## EXTRACT PROVIDED
•••••

The platform needs a control plane that:

  • Centralizes admin workflows and production operability
  • Enforces least-privilege RBAC, step-up, and auditing
  • Provides a consistent, safe abstraction over tenant placement, scale, and production operations

Goals

  • Deliver an Admin UI with full admin management over:
    • users, sessions, roles/permissions
    • configuration (global + per-tenant)
    • definitions (aggregates, projections, sagas, effects, manifests)
    • scaling and production management (tenant placement, drains, migrations, deployments)
  • Package production-grade monitoring:
    • metrics via VictoriaMetrics
    • logs via Loki
    • dashboards and alerting via Grafana (+ vmalert where used)
  • Make production operations observable, auditable, and safe by default:
    • strong change logging + approvals where needed
    • idempotent operations + dry runs + rollback paths

Non-Goals

  • Re-implement node business logic (Aggregate / Projection / Runner) or platform ingress (Gateway).
  • Replace NATS JetStream, libmdbx storage responsibilities, or per-service runtime concerns.
  • Provide an arbitrary “general API gateway” for third-party upstreams.

Primary Users

  • Platform Owner / SRE: fleet operations, incident response, production change management.
  • Platform Admin: tenant provisioning, RBAC, config/definition promotion.
  • Security Admin: access reviews, session revocation, audit trails.
  • Support / On-call: triage dashboards, logs/metrics correlation, safe mitigations (drain, disable, rollback).

Key Concepts

Control Plane Scope

  • The control plane is the authoritative interface for production operations and admin management.
  • The control plane uses node APIs, the Gateway, and NATS KV as its operational substrate rather than bypassing them.

Tenant-Aware Operations

  • All tenant-scoped operations are keyed by tenant_id (consistent with x-tenant-id usage across nodes and Gateway).
  • Tenant placement is treated as a first-class “control plane state” (NATS KV-backed in production; file/static in development), consistent with existing code patterns (swarm.rs, tenant_placement.rs).

Safe Change Management

  • Mutating actions require explicit intent, are recorded in audit logs, and should be reversible where possible.
  • All high-impact operations support:
    • validation and preflight checks
    • dry-run planning
    • idempotency keys
    • explicit rollback guidance

Control Plane Components (In This Repo)

  • Admin UI (React):
    • Reuse UltraBases control-plane admin UI component system and interaction patterns, adapting routes and pages to Cloudlysis requirements (components/ui).
    • The UI should prefer “table + detail pages + action dropdown + modals” patterns to keep ops workflows fast and consistent.
  • Control Plane API (BFF / Admin API):
    • A thin API layer that enforces RBAC, writes audit logs, and orchestrates multi-step operations (drain/migrate/rollout) as idempotent jobs.

•••••

## PROBLEMS TO WORK ON
- A) In the control plane document, what backs tenant placement in production?
- B) Write out the passage of the control plane document that begins at the words "Primary Users" and stops after "revocation, audit trails.".
- C) List every primary user group named in the control plane document.

•••••

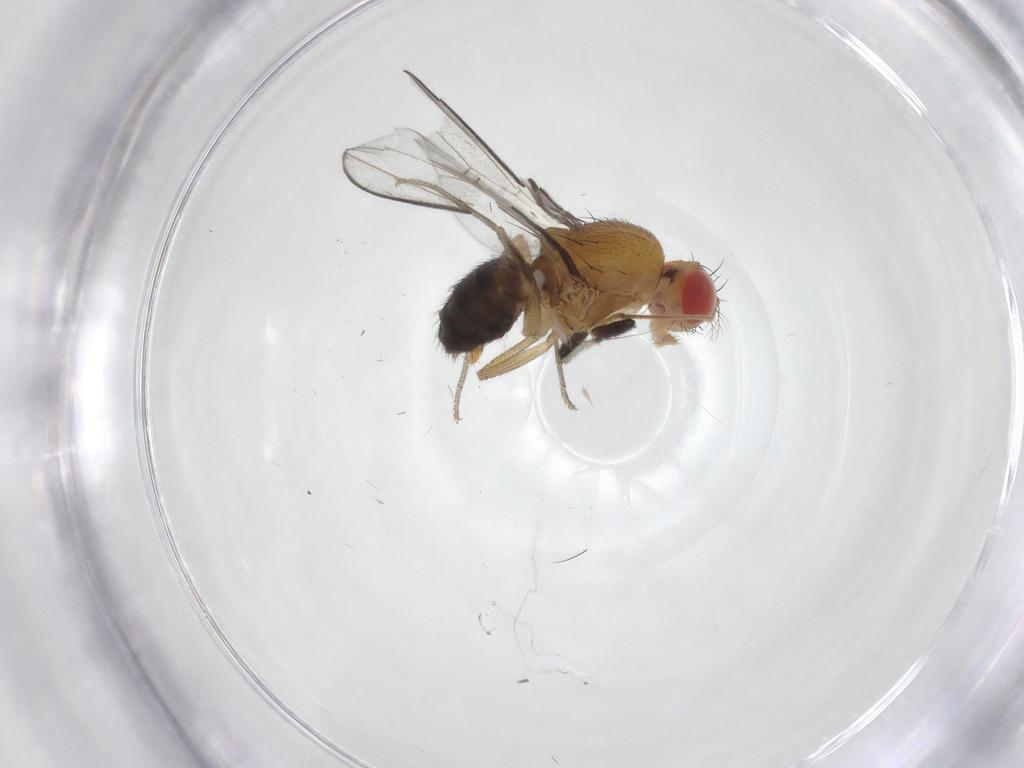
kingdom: Animalia
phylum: Arthropoda
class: Insecta
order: Diptera
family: Drosophilidae
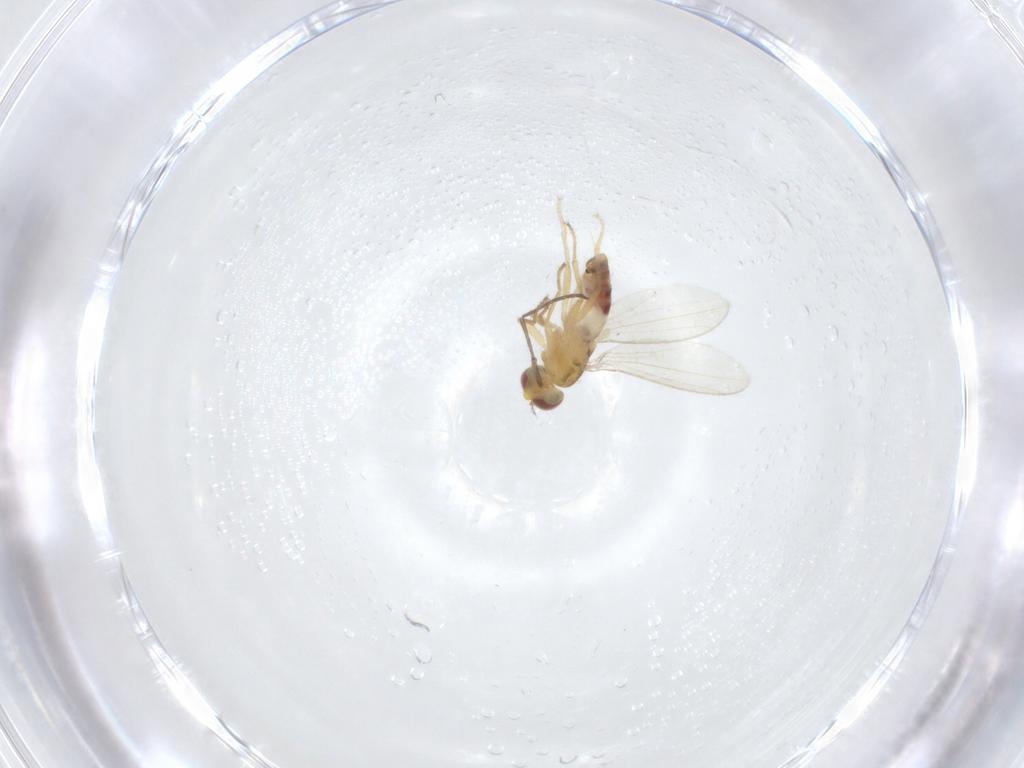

•••••

## OUTPUTS IN ORDER
- A) NATS KV backs tenant placement in production.

- B)
Primary Users

  • Platform Owner / SRE: fleet operations, incident response, production change management.
  • Platform Admin: tenant provisioning, RBAC, config/definition promotion.
  • Security Admin: access reviews, session revocation, audit trails.

- C) Platform Owner / SRE, Platform Admin, Security Admin, Support / On-call